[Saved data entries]
__________________________________________________

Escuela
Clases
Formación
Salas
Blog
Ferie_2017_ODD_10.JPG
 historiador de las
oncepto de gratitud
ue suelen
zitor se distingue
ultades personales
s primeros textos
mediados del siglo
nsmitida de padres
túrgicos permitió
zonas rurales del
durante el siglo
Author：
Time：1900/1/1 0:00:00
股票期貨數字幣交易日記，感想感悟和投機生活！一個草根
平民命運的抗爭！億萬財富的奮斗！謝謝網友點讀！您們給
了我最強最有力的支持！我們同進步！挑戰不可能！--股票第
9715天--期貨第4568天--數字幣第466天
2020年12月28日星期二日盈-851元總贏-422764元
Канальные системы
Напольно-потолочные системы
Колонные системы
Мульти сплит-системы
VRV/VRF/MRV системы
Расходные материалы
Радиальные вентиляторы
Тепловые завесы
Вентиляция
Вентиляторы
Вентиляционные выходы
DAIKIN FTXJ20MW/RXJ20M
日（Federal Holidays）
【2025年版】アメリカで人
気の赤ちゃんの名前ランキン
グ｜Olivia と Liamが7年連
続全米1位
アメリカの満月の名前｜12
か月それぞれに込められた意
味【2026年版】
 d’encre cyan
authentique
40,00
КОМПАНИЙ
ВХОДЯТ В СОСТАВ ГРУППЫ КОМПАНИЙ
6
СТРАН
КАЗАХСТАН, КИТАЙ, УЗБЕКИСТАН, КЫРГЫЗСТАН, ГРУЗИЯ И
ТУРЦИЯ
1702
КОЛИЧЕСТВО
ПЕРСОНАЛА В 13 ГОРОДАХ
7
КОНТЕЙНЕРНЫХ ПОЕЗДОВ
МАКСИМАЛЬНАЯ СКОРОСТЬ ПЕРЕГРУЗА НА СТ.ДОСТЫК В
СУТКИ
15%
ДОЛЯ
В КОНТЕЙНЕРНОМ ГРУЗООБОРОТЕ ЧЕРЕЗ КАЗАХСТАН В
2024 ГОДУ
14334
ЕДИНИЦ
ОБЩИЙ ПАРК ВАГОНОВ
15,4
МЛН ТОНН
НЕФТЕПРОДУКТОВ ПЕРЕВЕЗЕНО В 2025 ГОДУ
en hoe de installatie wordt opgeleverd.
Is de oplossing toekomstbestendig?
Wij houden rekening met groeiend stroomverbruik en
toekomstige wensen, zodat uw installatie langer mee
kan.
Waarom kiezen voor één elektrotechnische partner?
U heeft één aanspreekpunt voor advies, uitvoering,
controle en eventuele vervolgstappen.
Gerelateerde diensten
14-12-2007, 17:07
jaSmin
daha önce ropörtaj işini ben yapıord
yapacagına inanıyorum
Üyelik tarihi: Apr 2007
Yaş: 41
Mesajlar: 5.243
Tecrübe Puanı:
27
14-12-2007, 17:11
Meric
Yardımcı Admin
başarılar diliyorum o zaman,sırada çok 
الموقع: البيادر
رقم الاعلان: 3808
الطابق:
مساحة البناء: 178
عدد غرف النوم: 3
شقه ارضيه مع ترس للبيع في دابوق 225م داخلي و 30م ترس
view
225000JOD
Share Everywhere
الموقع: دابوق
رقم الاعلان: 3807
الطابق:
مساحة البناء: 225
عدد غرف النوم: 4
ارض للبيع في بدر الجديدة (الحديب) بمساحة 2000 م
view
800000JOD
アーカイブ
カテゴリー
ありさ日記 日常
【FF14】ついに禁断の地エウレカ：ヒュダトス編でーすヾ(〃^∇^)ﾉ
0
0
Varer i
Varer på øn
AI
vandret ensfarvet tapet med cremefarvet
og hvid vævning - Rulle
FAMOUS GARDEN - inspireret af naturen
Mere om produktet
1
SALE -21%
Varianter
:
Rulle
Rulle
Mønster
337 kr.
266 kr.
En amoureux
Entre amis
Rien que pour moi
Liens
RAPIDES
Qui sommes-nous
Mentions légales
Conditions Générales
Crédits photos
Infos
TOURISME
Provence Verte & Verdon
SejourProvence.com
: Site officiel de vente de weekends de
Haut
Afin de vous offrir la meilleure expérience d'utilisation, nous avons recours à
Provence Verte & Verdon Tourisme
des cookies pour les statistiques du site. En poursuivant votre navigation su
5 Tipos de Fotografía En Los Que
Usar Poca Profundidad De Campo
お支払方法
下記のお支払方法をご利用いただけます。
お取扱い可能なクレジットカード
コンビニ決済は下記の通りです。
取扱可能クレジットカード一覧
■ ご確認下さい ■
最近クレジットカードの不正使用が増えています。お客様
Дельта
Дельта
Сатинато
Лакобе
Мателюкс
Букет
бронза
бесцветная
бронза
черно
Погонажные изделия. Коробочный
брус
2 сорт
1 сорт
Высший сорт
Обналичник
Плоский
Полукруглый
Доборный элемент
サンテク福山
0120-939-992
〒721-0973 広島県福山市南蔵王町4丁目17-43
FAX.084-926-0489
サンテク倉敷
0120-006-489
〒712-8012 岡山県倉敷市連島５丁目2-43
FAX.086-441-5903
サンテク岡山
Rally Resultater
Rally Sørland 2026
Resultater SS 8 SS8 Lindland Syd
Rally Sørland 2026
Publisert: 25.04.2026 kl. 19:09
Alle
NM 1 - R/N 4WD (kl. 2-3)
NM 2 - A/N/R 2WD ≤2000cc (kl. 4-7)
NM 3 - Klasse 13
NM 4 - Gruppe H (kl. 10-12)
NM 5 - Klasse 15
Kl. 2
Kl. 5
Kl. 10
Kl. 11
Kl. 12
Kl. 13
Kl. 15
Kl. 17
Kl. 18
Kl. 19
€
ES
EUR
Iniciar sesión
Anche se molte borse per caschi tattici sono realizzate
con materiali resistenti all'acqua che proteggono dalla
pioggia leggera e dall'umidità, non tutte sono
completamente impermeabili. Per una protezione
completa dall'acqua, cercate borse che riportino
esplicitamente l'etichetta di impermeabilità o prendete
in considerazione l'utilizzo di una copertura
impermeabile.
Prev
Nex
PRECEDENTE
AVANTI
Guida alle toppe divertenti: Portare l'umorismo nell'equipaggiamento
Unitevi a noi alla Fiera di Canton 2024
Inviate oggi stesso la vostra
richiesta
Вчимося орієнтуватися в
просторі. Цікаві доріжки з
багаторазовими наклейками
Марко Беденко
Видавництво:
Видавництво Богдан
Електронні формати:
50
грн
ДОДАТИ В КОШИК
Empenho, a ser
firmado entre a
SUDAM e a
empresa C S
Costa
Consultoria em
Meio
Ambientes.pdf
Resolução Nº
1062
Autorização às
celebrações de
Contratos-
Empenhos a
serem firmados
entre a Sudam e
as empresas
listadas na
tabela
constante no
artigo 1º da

__________________________________________________

● **Aim of the exercise**
Quote the data above from the line containing "14-12-2007, 17:11" to the line containing "vandret ensfarvet tapet med cremefarvet", inclusive, and stop.

● **Your solution**
14-12-2007, 17:11
Meric
Yardımcı Admin
başarılar diliyorum o zaman,sırada çok 
الموقع: البيادر
رقم الاعلان: 3808
الطابق:
مساحة البناء: 178
عدد غرف النوم: 3
شقه ارضيه مع ترس للبيع في دابوق 225م داخلي و 30م ترس
view
225000JOD
Share Everywhere
الموقع: دابوق
رقم الاعلان: 3807
الطابق:
مساحة البناء: 225
عدد غرف النوم: 4
ارض للبيع في بدر الجديدة (الحديب) بمساحة 2000 م
view
800000JOD
アーカイブ
カテゴリー
ありさ日記 日常
【FF14】ついに禁断の地エウレカ：ヒュダトス編でーすヾ(〃^∇^)ﾉ
0
0
Varer i
Varer på øn
AI
vandret ensfarvet tapet med cremefarvet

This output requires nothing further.